### What you should do
Down to the final character, output the records below as they stand.

### Given data
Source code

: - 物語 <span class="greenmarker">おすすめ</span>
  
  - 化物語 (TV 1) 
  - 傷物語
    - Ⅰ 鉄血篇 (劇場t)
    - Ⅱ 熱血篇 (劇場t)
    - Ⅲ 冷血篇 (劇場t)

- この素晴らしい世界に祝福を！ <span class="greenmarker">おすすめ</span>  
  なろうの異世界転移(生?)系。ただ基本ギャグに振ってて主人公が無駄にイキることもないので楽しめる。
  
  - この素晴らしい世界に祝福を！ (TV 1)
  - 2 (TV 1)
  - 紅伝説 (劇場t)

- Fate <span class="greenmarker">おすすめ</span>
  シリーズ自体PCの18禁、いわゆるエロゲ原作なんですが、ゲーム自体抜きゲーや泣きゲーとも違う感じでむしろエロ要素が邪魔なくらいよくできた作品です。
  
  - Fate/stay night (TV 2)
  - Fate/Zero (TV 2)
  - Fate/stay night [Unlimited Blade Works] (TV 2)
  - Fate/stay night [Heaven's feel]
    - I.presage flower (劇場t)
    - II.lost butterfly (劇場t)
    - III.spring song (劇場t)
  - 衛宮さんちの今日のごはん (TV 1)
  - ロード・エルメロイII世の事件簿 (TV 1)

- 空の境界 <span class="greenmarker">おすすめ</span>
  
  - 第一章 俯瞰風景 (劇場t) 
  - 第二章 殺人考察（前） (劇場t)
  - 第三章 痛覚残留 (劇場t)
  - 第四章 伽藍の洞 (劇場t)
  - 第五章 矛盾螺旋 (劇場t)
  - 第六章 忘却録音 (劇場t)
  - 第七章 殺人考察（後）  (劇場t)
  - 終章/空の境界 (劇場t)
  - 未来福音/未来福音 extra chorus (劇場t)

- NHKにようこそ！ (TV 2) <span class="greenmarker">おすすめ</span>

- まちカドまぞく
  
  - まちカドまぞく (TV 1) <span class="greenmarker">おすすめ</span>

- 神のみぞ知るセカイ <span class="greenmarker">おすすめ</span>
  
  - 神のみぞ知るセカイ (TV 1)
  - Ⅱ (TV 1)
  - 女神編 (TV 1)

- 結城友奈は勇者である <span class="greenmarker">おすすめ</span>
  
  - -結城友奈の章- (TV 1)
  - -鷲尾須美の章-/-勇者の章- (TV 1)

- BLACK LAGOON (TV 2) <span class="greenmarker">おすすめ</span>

### Answer to the problem
Source code

: - 物語 <span class="greenmarker">おすすめ</span>
  
  - 化物語 (TV 1) 
  - 傷物語
    - Ⅰ 鉄血篇 (劇場t)
    - Ⅱ 熱血篇 (劇場t)
    - Ⅲ 冷血篇 (劇場t)

- この素晴らしい世界に祝福を！ <span class="greenmarker">おすすめ</span>  
  なろうの異世界転移(生?)系。ただ基本ギャグに振ってて主人公が無駄にイキることもないので楽しめる。
  
  - この素晴らしい世界に祝福を！ (TV 1)
  - 2 (TV 1)
  - 紅伝説 (劇場t)

- Fate <span class="greenmarker">おすすめ</span>
  シリーズ自体PCの18禁、いわゆるエロゲ原作なんですが、ゲーム自体抜きゲーや泣きゲーとも違う感じでむしろエロ要素が邪魔なくらいよくできた作品です。
  
  - Fate/stay night (TV 2)
  - Fate/Zero (TV 2)
  - Fate/stay night [Unlimited Blade Works] (TV 2)
  - Fate/stay night [Heaven's feel]
    - I.presage flower (劇場t)
    - II.lost butterfly (劇場t)
    - III.spring song (劇場t)
  - 衛宮さんちの今日のごはん (TV 1)
  - ロード・エルメロイII世の事件簿 (TV 1)

- 空の境界 <span class="greenmarker">おすすめ</span>
  
  - 第一章 俯瞰風景 (劇場t) 
  - 第二章 殺人考察（前） (劇場t)
  - 第三章 痛覚残留 (劇場t)
  - 第四章 伽藍の洞 (劇場t)
  - 第五章 矛盾螺旋 (劇場t)
  - 第六章 忘却録音 (劇場t)
  - 第七章 殺人考察（後）  (劇場t)
  - 終章/空の境界 (劇場t)
  - 未来福音/未来福音 extra chorus (劇場t)

- NHKにようこそ！ (TV 2) <span class="greenmarker">おすすめ</span>

- まちカドまぞく
  
  - まちカドまぞく (TV 1) <span class="greenmarker">おすすめ</span>

- 神のみぞ知るセカイ <span class="greenmarker">おすすめ</span>
  
  - 神のみぞ知るセカイ (TV 1)
  - Ⅱ (TV 1)
  - 女神編 (TV 1)

- 結城友奈は勇者である <span class="greenmarker">おすすめ</span>
  
  - -結城友奈の章- (TV 1)
  - -鷲尾須美の章-/-勇者の章- (TV 1)

- BLACK LAGOON (TV 2) <span class="greenmarker">おすすめ</span>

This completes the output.